Adrienne is a certified dog trainer, behavior consultant, former veterinarian assistant, and author of "Brain Training for Dogs."
Why Is Weaning Important?
It is a good idea to wean dogs off training pads for a couple of reasons:
- Training pads may be confusing to dogs as it teaches them to go potty in the house. Dogs do not generalize well, and therefore they may have a hard time understanding why they are allowed to go in one area of the house but not another.
- Dogs may not do well when it comes to aiming. This means they may go potty on the edges of the training pad and leave messes nearby.
- Your final goal is having your puppy or dog go potty outside.
Weaning a dog from training pads to the great outdoors is a gradual process that will take some time—but it can be done. The secret is doing it step by step with lots of praising for doing things right. What you would do is move the training pad gradually closer and closer to the door over the course of a week or two. Finally, you will take the pad outdoors and then remove it once she gets the idea.
Tips for Weaning a Dog Off Training Pads
A good way to prevent a dog from soiling in the indoor area he/she was used to is by:
- Taking her outdoors and making sure she has done everything. Some dogs like going on the pad when they come out from outside because they have been used to it for a long time and it has their scent. Some dogs may be saving some pee or poop to mark it. Many training pads contain products that encourage dogs to mark.

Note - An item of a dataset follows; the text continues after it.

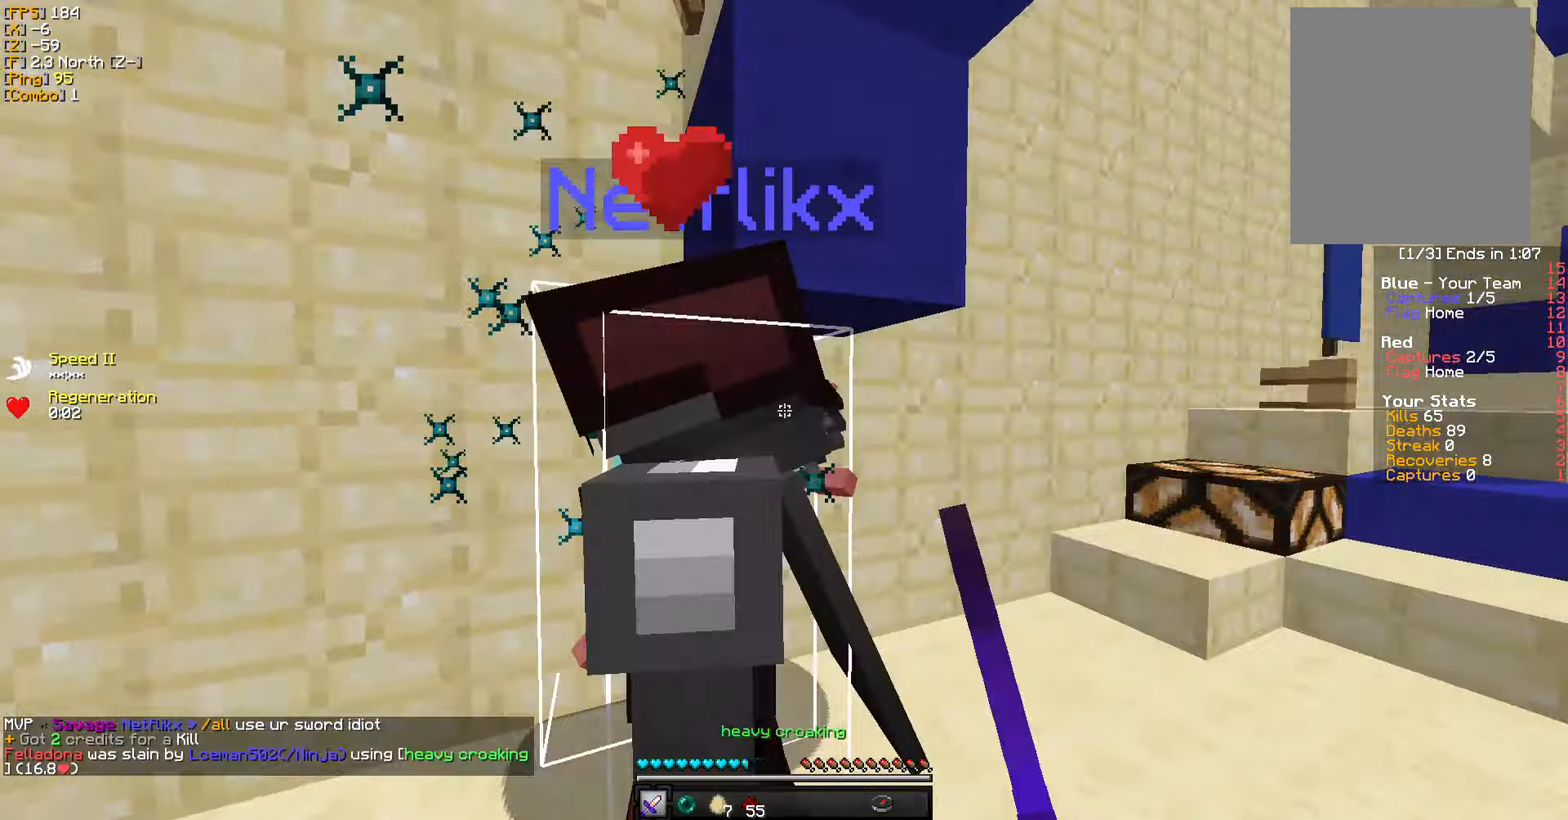
{"keys": ["d", "w"], "mouse": [], "events": [[67, "s", "down"], [100, "mouse_left", "up"], [167, "mouse_left", "down"], [267, "mouse_left", "up"], [267, "s", "up"], [350, "w", "down"]]}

- Take her out, try to tell her ''go potty'' on command, basically, just seconds before she does number one (pee) or number two (poop) say "go potty" and after she goes potty, just within two seconds, praise her and give her a treat. She has to associate going potty outdoors with something good. The more she is praised and given a treat, the more she will feel motivated to do her business outdoors. Always keep treats with you handy when outdoors to emphasize this. I like to wear a treat bag.
- Clean up all indoor areas well. Invest in a good carpet cleaner. It needs to have enzymes in it. You want a product like ''Nature's Miracle''. If you do not use an enzyme cleaner the carpet will have traces of her smell and she will feel compelled to still go indoors.
- Make going potty indoors inconvenient. In other words, after cleaning the carpet with an enzyme cleaner put something in place of where she had her training pad. This is just temporarily. You can put a box or something she cannot go underneath or around it.
- When coming indoors keep her leashed so you can prevent her from going potty again inside. Watch her carefully. If she is giving signs she is about to go entice her to follow you immediately outside. When she goes outdoors, lots of praise and treats.
- Use an umbilical cord. If you cannot trust her going potty when you are not watching, attach her leash to a belt or around your waist so you can go about your business and keep an eye on her. This way she will not sneak away and try to go potty indoors and can give you warning signs she may need to go potty.
- If the dog is crate trained, use the crate for when she cannot be on an umbilical cord. Make sure it is the right size. If it is too big your dog will feel compelled to make it a bathroom. It should be snug enough that she would not feel comfortable doing her business there and sleeping in it. She still though be able to stand up and turn around comfortably.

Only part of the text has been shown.